Palka’s article gives several specific examples of life changing its environment on this planet. Grinspoon’s book, Earth in Human Hands, is about the “Anthropocene epoch,” in which “the net activity of humans has become a powerful agent of geological change.” Here’s another sample from it:

I think our fundamental Anthropocene dilemma is that we have achieved global impact but have no mechanisms for global self-control. So, to the (debatable) extent that we are like some kind of global organism, we are still a pretty clumsy one, crashing around with little situational awareness, operating on a scale larger than our perceptions or motor skills. However, we can also see our civilization, such as it is, becoming knitted together by trade, by satellite, by travel, and instantaneous communications, into some kind of new global whole—one that is as yet conflicted and incoherent, but which is arguably just beginning to perceive and act in its own self-interest.
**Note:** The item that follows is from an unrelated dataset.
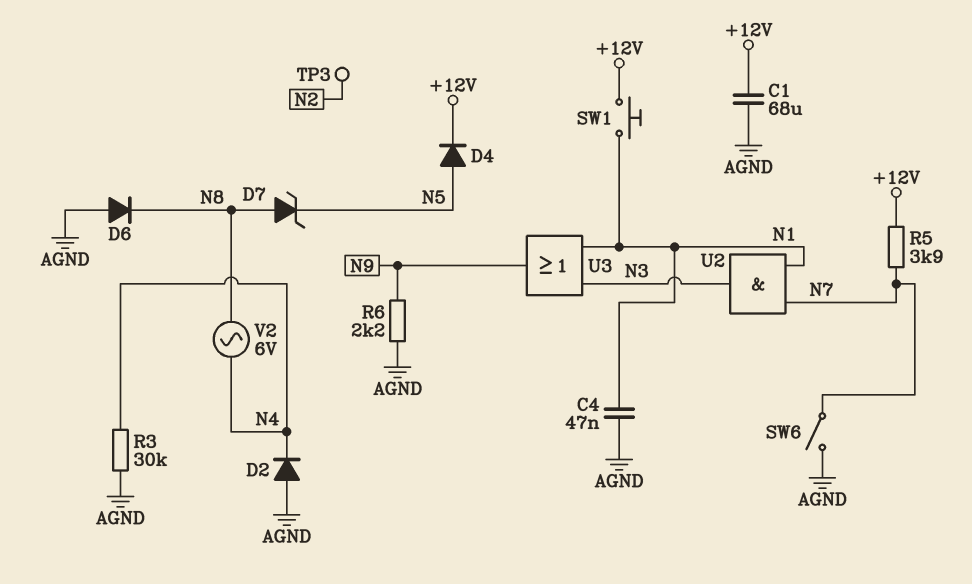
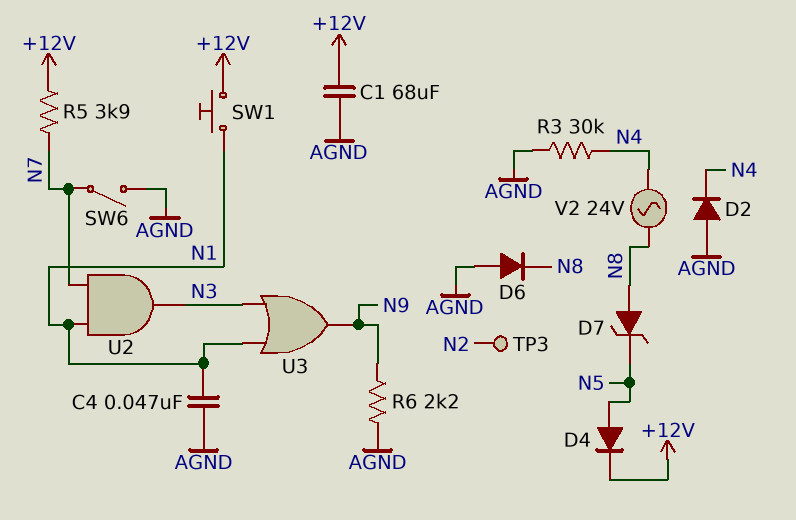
V2: AC 6V (N4, N8) -> AC 24V (N4, N8)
— Grinspoon, David (2016-12-06). Earth in Human Hands: Shaping Our Planet’s Future (Kindle Locations 158-163). Grand Central Publishing. Kindle Edition.

Startlings

From the earliest recorded myths to the latest scientific cosmologies, we have speculated and theorized about the origins of the universe, of life, of species, of language, and so on. But no matter what stories we tell about the past, it’s a present problem that precipitates our storytelling and our inquiry. The origin of inquiry is closer than your jugular vein, to steal a metaphor from the Qur’an. It’s the human bodymind exploring its own presence here and now by tracing it back to the past. The first step in your quest is always from where you stand.

I too felt the curious abrupt questionings stir within me,
In the day among crowds of people sometimes they came upon me,
In my walks home late at night or as I lay in my bed they came upon me,
I too had been struck from the float forever held in solution,
I too had receiv’d identity by my body,
That I was I knew was of my body, and what I should be
      I knew I should be of my body.

— Walt Whitman, ‘Crossing Brooklyn Ferry’
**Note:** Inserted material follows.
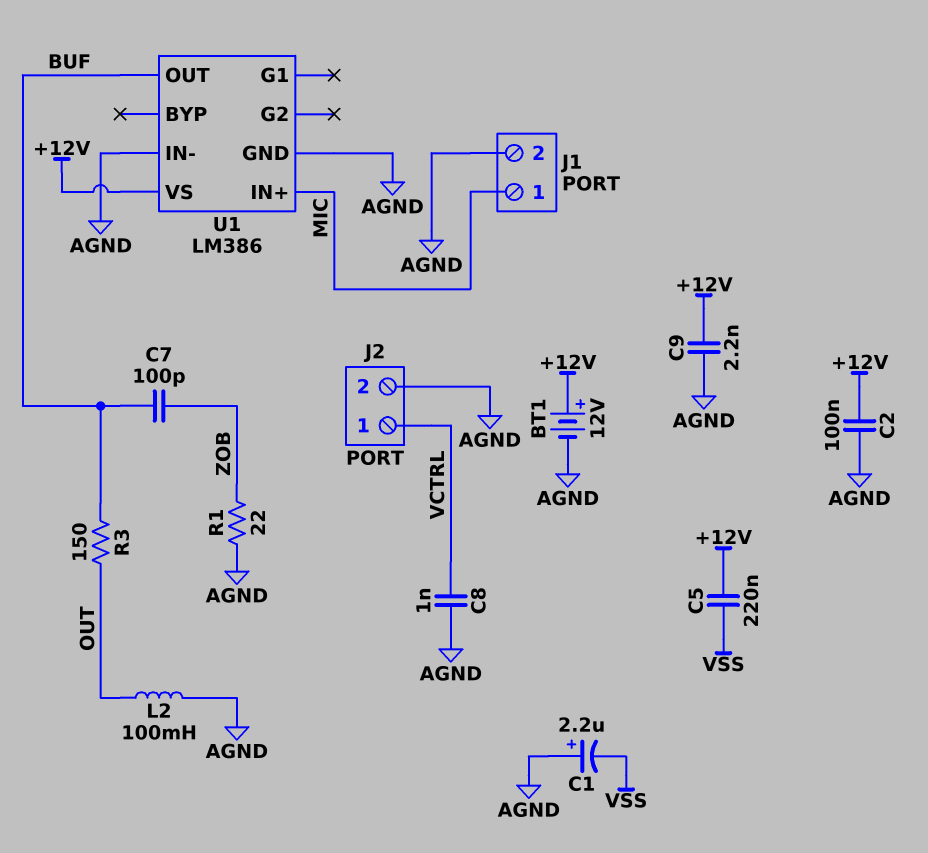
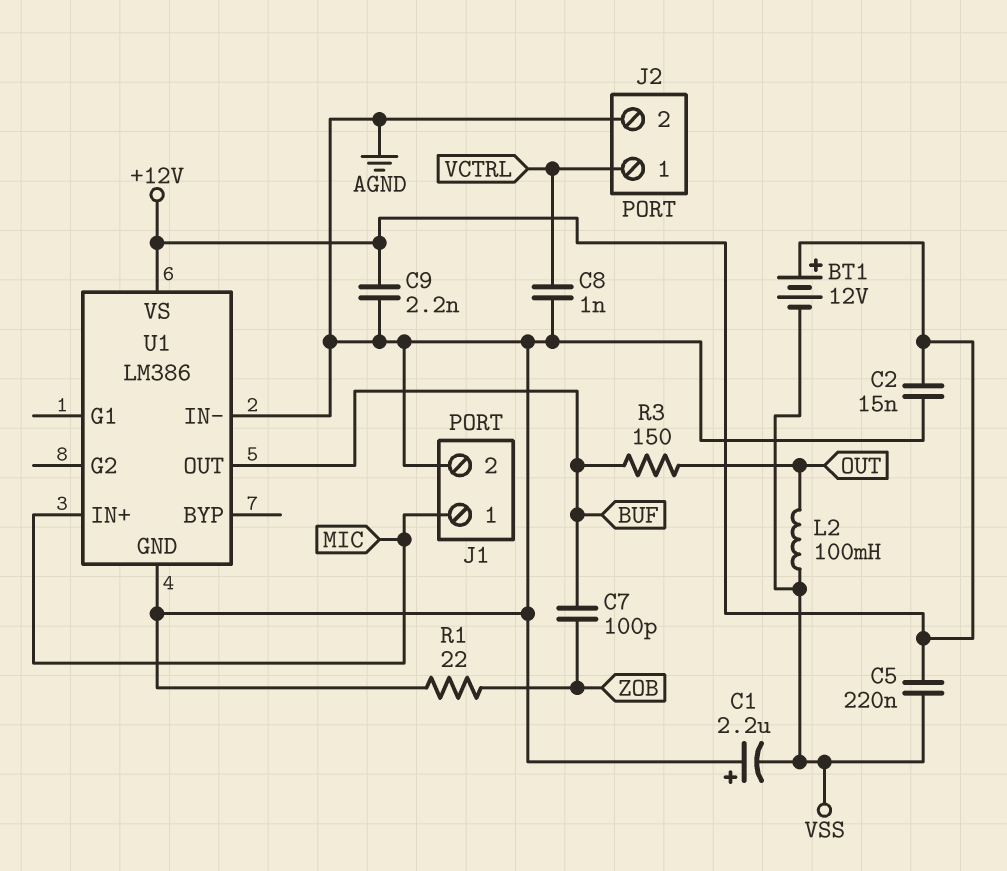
BT1: 12V (plus +12V, minus AGND) -> 12V (plus +12V, minus VSS)
C2: 100nF (+12V, AGND) -> 15nF (+12V, AGND)
L2: 100mH (AGND, OUT) -> 100mH (OUT, VSS)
Within this fathom-long sentient body itself, I postulate the world, the arising of the world, the cessation of the world, and the path leading to the cessation of the world.

— a Pali text quoted by Rahula (1974, 42)
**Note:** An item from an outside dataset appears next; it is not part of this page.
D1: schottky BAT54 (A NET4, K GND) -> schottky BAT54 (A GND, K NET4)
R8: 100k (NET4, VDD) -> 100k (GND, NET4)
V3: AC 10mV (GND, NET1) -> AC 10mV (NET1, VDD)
Brain the size of a planet?

The matter or “material cause” of human bodymind consists of the cells who interact to carry on the body-process, which in turn organizes itself in several levels intermediate between the cellular and organism levels.
holarchyYet each cell has its own life or identity, constituted by still smaller-scale molecular interactions; and we ourselves form the substrate of larger-scale entities, such as communities and ecosystems. At that level, the dialogue of which this book is a minute part may constitute the thoughts of a “global brain,” expressed in a vast language we humans can only imagine by analogy with human languages. But its context is beyond our comprehension. Is there a being for whom “the Great Conversation” is an internal dialogue?

At the scale of the human bodymind, all the buzzing business inside your brain serves the purpose of your understanding, and none of your neurons has any idea of that, even though they constitute it with their interaction. But what if all the human dialogue, including the crosstalk of the Internet and all the global media, is just the inner working of a global brain, working as a guidance system within the global body? What if the human collective, or Gaia perhaps, is doing the real meaning, even though we constitute it by interacting?

This may be an appealing idea, since we long to be part of something bigger than ourselves, to serve a higher purpose – this is part of our heritage as social animals. But we can at best imagine such ‘higher purpose’ – as we are now doing – within the limitations of a human organism. As St. Thomas Aquinas put it, ‘Things known are in the knower according to the mode of the knower’ (Swidler 1999, 9). Drawing upon the repertoire of human-scale experience, we might imagine Humanity or Gaia or God like a wise and nurturing parent – or we might imagine that this higher-level being cares about us no more than an anthill cares about the feelings of its ants.

Let imagination do its wild work, and let our humble dialogue probe and push the envelope of knowledge.